A third article described “a novel use of linear EBUS and we demonstrate that it can be an excellent tool for the safe insertion of fiducial marker and centrally located mediastinal or hilar masses.” The authors describe the placement of 1 Visicoil (IBA Dosimetry Bartlett) marker in 1 patient.3
Fiducial markers in peripheral lung lesions have been widely used to guide highly focused stereotactic radiotherapy techniques. More recently, with the increased use of very conformal radiotherapy approaches also for centrally located lung tumors and locally advanced lung cancers involving regional mediastinal and/or hilar lymph nodes, fiducial marker placement using EBUS has gained increasing interest.

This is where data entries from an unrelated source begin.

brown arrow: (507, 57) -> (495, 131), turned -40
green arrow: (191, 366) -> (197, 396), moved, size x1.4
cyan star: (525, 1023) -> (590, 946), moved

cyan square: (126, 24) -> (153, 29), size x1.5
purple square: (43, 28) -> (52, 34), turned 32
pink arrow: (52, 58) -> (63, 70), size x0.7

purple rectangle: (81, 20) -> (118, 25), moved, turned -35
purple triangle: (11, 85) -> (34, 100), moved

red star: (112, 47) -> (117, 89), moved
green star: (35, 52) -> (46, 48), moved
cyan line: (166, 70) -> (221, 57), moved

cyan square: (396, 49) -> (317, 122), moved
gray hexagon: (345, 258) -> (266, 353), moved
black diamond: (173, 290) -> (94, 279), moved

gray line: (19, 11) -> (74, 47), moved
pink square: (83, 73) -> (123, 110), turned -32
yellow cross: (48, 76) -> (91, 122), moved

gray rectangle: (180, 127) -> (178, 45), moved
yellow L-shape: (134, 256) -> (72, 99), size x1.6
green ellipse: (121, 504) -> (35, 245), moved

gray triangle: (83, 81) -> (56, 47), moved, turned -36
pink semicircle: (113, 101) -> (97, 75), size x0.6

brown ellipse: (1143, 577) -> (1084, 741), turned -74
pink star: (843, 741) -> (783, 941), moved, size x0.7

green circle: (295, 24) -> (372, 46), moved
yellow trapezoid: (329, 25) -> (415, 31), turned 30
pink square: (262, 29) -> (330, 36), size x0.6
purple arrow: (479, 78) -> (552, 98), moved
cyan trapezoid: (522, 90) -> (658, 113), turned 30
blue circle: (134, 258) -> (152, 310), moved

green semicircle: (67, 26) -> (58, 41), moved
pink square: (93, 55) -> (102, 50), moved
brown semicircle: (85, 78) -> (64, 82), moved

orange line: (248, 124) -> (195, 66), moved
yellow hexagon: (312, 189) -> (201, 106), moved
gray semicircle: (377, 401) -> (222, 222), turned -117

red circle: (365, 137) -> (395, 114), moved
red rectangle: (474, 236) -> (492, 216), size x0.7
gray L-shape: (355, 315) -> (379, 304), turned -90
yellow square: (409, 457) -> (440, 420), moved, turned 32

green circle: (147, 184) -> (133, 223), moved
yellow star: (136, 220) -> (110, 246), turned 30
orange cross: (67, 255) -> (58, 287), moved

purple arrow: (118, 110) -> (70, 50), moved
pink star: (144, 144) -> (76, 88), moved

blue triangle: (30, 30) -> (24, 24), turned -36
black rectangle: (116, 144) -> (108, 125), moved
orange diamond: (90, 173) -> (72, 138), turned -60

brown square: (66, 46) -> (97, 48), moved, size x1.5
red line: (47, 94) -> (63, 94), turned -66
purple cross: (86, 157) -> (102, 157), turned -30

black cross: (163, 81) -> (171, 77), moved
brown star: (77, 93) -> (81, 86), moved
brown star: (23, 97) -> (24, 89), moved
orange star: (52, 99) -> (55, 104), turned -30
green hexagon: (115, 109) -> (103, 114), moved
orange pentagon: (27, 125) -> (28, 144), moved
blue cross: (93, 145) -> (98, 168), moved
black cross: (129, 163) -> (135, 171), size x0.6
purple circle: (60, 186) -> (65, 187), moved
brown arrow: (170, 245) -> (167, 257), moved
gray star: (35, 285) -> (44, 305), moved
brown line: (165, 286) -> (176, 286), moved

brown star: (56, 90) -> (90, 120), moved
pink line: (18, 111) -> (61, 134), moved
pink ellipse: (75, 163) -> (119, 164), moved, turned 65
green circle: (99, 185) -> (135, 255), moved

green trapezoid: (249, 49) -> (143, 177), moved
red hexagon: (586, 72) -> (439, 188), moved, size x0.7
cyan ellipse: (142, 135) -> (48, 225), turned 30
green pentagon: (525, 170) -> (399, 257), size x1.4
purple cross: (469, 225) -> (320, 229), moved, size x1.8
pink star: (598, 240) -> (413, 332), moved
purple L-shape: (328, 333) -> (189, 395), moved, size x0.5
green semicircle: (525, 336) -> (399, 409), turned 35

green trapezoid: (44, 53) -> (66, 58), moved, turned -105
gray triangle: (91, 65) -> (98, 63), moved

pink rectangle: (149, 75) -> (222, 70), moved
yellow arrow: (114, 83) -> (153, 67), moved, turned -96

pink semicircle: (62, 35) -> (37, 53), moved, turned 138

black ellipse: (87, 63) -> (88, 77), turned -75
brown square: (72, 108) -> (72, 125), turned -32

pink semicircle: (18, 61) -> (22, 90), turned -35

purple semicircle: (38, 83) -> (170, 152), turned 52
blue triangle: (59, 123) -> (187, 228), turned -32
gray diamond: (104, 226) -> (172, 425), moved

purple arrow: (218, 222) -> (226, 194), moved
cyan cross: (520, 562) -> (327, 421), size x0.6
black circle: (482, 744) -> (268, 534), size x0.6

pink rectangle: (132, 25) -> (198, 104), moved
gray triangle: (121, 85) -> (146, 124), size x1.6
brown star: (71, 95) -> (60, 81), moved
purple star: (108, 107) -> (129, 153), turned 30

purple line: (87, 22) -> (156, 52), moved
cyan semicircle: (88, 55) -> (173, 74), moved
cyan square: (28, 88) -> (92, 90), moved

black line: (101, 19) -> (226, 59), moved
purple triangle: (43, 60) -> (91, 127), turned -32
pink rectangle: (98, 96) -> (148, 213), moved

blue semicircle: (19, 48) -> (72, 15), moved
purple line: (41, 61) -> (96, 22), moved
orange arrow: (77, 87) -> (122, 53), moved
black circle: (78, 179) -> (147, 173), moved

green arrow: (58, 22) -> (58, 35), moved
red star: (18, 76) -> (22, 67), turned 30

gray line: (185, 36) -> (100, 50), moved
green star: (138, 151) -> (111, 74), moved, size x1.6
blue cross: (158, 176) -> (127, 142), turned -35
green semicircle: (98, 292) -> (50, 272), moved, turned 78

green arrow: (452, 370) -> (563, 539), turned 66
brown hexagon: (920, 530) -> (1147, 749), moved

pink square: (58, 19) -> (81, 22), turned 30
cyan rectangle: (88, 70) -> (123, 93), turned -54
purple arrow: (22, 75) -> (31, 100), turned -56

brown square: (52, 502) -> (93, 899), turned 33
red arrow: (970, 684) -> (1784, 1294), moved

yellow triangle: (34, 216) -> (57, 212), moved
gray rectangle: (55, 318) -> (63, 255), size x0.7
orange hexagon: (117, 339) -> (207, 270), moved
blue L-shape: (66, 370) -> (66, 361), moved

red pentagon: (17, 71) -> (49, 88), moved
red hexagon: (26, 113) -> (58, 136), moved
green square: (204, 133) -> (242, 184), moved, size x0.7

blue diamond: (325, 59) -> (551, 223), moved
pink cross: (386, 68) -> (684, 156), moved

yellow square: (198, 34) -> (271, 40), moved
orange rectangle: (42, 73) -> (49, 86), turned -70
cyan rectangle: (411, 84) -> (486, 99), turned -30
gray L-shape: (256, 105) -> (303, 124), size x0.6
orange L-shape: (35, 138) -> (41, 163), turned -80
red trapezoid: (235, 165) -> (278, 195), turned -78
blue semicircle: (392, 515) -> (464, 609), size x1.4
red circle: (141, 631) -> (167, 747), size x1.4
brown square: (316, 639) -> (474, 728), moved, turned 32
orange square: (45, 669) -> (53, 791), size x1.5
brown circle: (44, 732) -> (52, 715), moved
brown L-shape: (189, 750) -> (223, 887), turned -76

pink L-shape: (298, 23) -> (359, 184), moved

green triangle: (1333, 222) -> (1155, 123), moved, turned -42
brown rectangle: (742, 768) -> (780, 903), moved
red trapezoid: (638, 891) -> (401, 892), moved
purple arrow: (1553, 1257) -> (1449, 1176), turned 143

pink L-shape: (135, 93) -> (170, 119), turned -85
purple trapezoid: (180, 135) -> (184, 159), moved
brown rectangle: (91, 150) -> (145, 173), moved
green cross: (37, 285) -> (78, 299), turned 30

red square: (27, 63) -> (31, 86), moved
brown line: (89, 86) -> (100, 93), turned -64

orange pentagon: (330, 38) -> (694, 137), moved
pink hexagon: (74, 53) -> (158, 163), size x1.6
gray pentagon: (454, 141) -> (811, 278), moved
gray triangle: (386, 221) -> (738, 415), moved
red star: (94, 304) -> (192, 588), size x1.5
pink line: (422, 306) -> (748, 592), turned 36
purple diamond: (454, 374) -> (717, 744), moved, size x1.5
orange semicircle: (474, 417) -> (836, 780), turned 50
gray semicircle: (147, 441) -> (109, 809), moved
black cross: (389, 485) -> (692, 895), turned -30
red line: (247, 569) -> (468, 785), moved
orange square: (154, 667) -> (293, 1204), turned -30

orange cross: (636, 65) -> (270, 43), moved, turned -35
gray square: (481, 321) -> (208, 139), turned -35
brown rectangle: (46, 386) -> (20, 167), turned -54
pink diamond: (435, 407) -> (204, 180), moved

We previously described a case series describing the above techniques using convex-probe EBUS to place fiducial markers (Visicoil; IBA Dosimetry Bartlett) in a variety of locations, most of which were centrally located tumors or lymph nodes.4 This technique was performed without the use of adjuvant tools such as bone wax or surgical lubricant. Markers were loaded into the proximal handle after the stylet was removed and then pushed through the needle into the lesion. Convex EBUS was used to implant 14 markers in 6 patients into the primary tumor (not counting those additional markers placed in lymph nodes) located in parenchymal, hilar, or paratracheal location. Retention of markers was 89.5% after ≥6 weeks of radiochemotherapy. Thus, we commend the authors of the referenced studies and note that our previously published experience did describe safe placement of fiducials using this technique into central parenchymal and mediastinal masses.